Classificazione dei vetri. - La classificazione dei vetri è stata fatta finora in base alla loro composizione e qualche volta, nell'uso comune, in base all'impiego pratico di essi. Nel campo dei vetri di ottica sono tradizionali alcuni tipi che, derivando dalle due primitive categorie: flint e crown, si sono via via moltiplicati ingenerando molta confusione. Nei cataloghi delle ditte produttrici di vetri di ottica: Shott di Jena, Vetreria dell'Esercito Italiano, Parra-Mantois di Parigi, per distinguere i diversi tipi di vetro veniva aggiunto al simbolo una qualificazione: leggero, pesante, pesantissimo, ecc.; si aveva così vetro FPP cioè flint pesantissimo, CBL2 per individuare un crown al bario leggero (anzi molto leggero, il 2 sta ad indicare il grado di leggerezza). È chiaro che una simile nomenclatura è irrazionale al massimo grado: per sistemare questa materia in Italia durante la passata guerra, nel 1942, si era costituita una commissione presso il Consiglio nazionale delle ricerche; essa non portò mai a compimento il proprio lavoro per le contingenze inerenti allo stato di guerra dell'Italia; comunque aveva rivolta la propria attenzione ad una rappresentazione simbolica da cui risultava in maniera immediata il valore approssimato dell'indice di rifrazione e della dispersione specifica (inverso del numero di Abbe), che sono i dati più importanti per gli ottici. Se si riportano su un grafico i punti corrispondenti a coppie di valori di nd e di ν, si d ottiene una distribuzione quasi continua su un piano, l'osservazione di questo dà a prima vista con buona approssimazione le caratteristiche ottiche fondamentali dei tipi che può fornire una casa produttrice. La Ditta Shott und Genossen di Jena e la Vetreria di Roma allegavano già al catalogo completo dei vetri riportante tutti i dati, il diagramma nd - ν.
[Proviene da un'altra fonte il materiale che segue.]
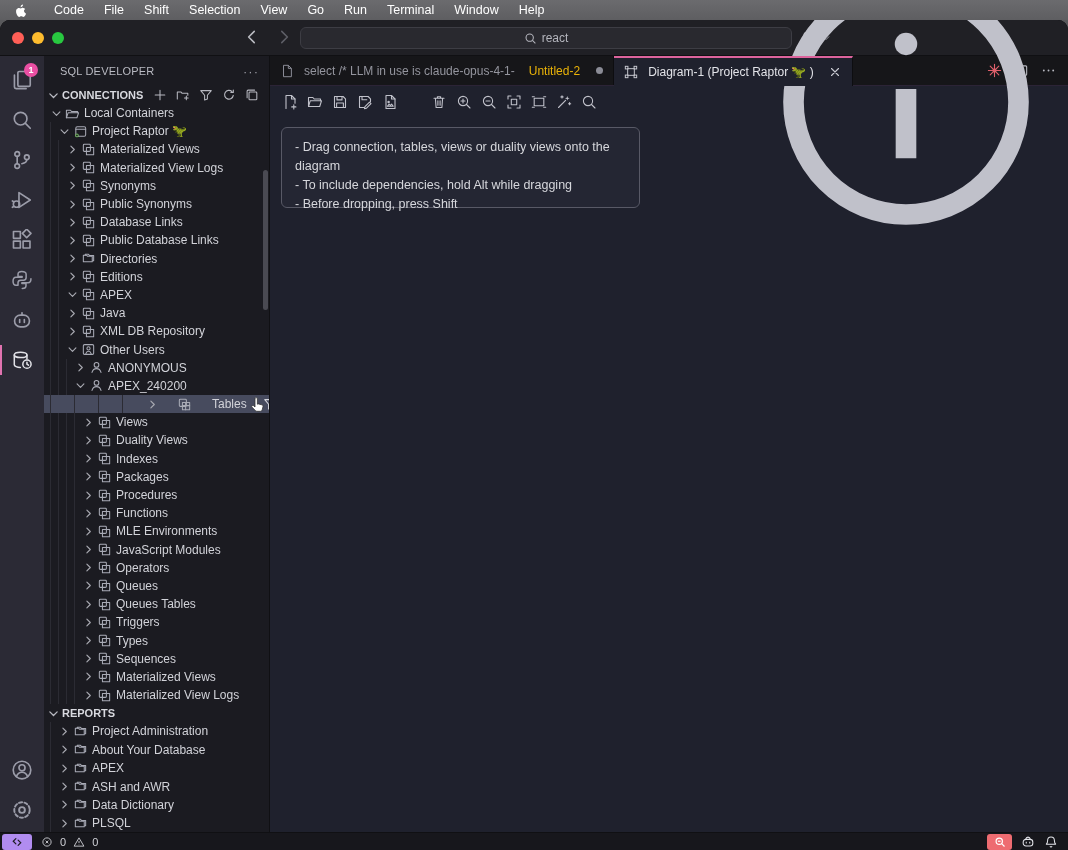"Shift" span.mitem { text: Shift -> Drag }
Industria del vetro in Italia. - In Italia l'industria del vetro comune e d'arte (vetro di Murano) ha una gloriosa tradizione, le maestranze italiane prima dell'avvento delle macchine americane erano molto ricercate; dopo la guerra la quasi totalità delle industrie ha ripreso la sua attività. Negli anni 1941-43 aveva preso grande impulso la fabbricazione di vetro d'ottica: la Vetreria dell'Esercito produceva in quegli anni circa 70 tipi diversi di vetri d'ottica che andavano dal vetro comune al boro al flint pesantissimo di indice nd 1,79; anche la SAIVO, società derivata dalla vecchia Borosilicio del principe Ginori di Firenze, cominciava a fondere qualche tipo di vetro d'ottica di più facile allestimento.
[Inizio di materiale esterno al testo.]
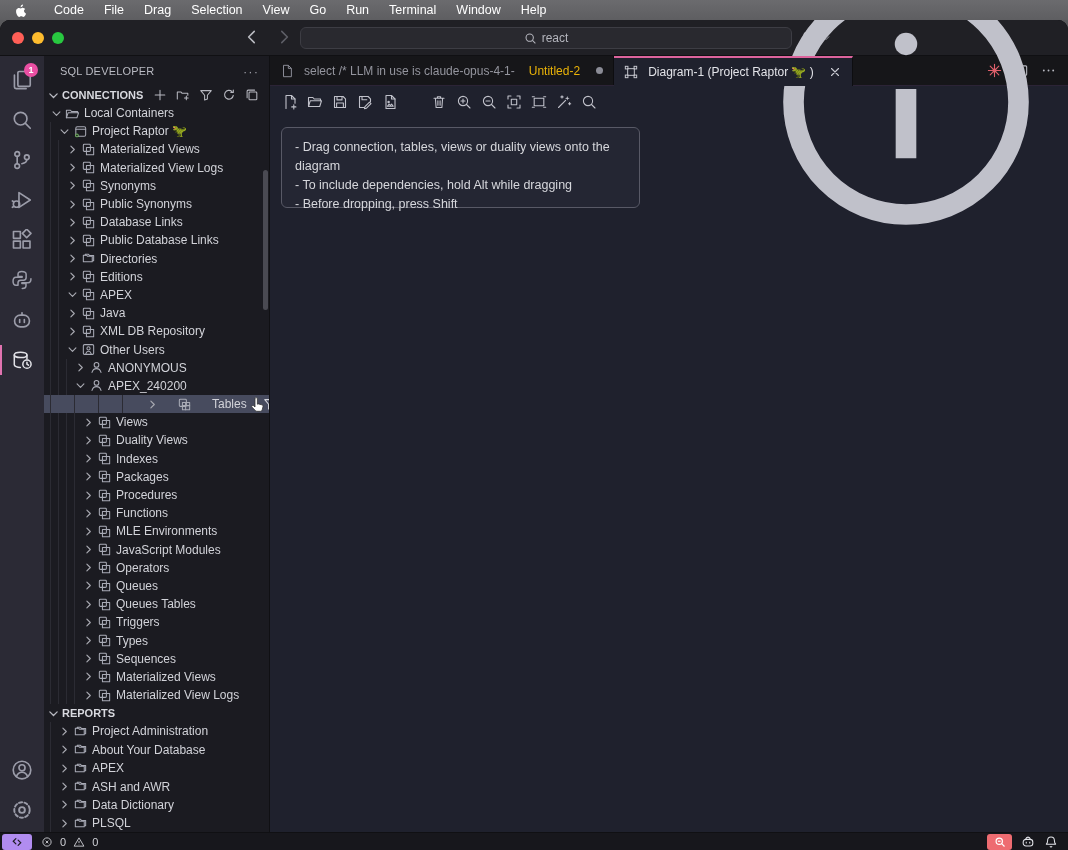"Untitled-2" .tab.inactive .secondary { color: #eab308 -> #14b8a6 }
Dopo la guerra serie difficoltà, tra le altre anche quella dovuta alla devastazione di parte degli impianti, hanno rallentato la ripresa di questo ramo, importantissimo per l'Italia, dell'industria del vetro. In Europa la Francia riprende la sua attività e la Germania comincia a dare segni di volere ritornare alle antiche sue affermazioni nel campo del vetro d'ottica.

Bibl.: R. B. Sosman, The properties of Silica, New York 1927; G. Morey, The properties of Glass, ivi 1938; B. E. Warren, J. Biscoe, in Journ. Ceram. Soc., 21, 1938; W. H. Zachariasen, in Journ. Amer. Chem. Soc., 1932; Journ. Chem. Physics, 3, 1935; R. Houwink, Materie plastiche, Milano 1946; id., in N. H. Taylor, E. P. Mc Namara e J. Shermank, in Journ. Soc. Glass Techn., 21, 1937; W. A. Weyl, The Glass Industry, 1946; H. Eyring, Journ. Chem. Physics, 1936; S. Glasstone, K. J. laidler, H. Eyring, The theory of rate processes Mc Graw, new York 1941; V. Von Engelhardt, Kolloia Ztsch., 102, 1943; G. D. Reston, J. E. Stanworth, Contraintes dans les soudures verremétal, in Bulletin de l'Institut du verre, 1946; M. Kantzer, Conductivité électrique des verres, in Bulletin de l'Institut du verre, 1946; The Glass Industry, Propositions du Comité verrier de l'A. C. S., 1946; M. Santangelo, Variazione dell'indice di rifrazione di un vetro con il trattamento termico "Ottica", Firenze 1948; S. Glasstone, Text-book of physical chemistry, New York 1944.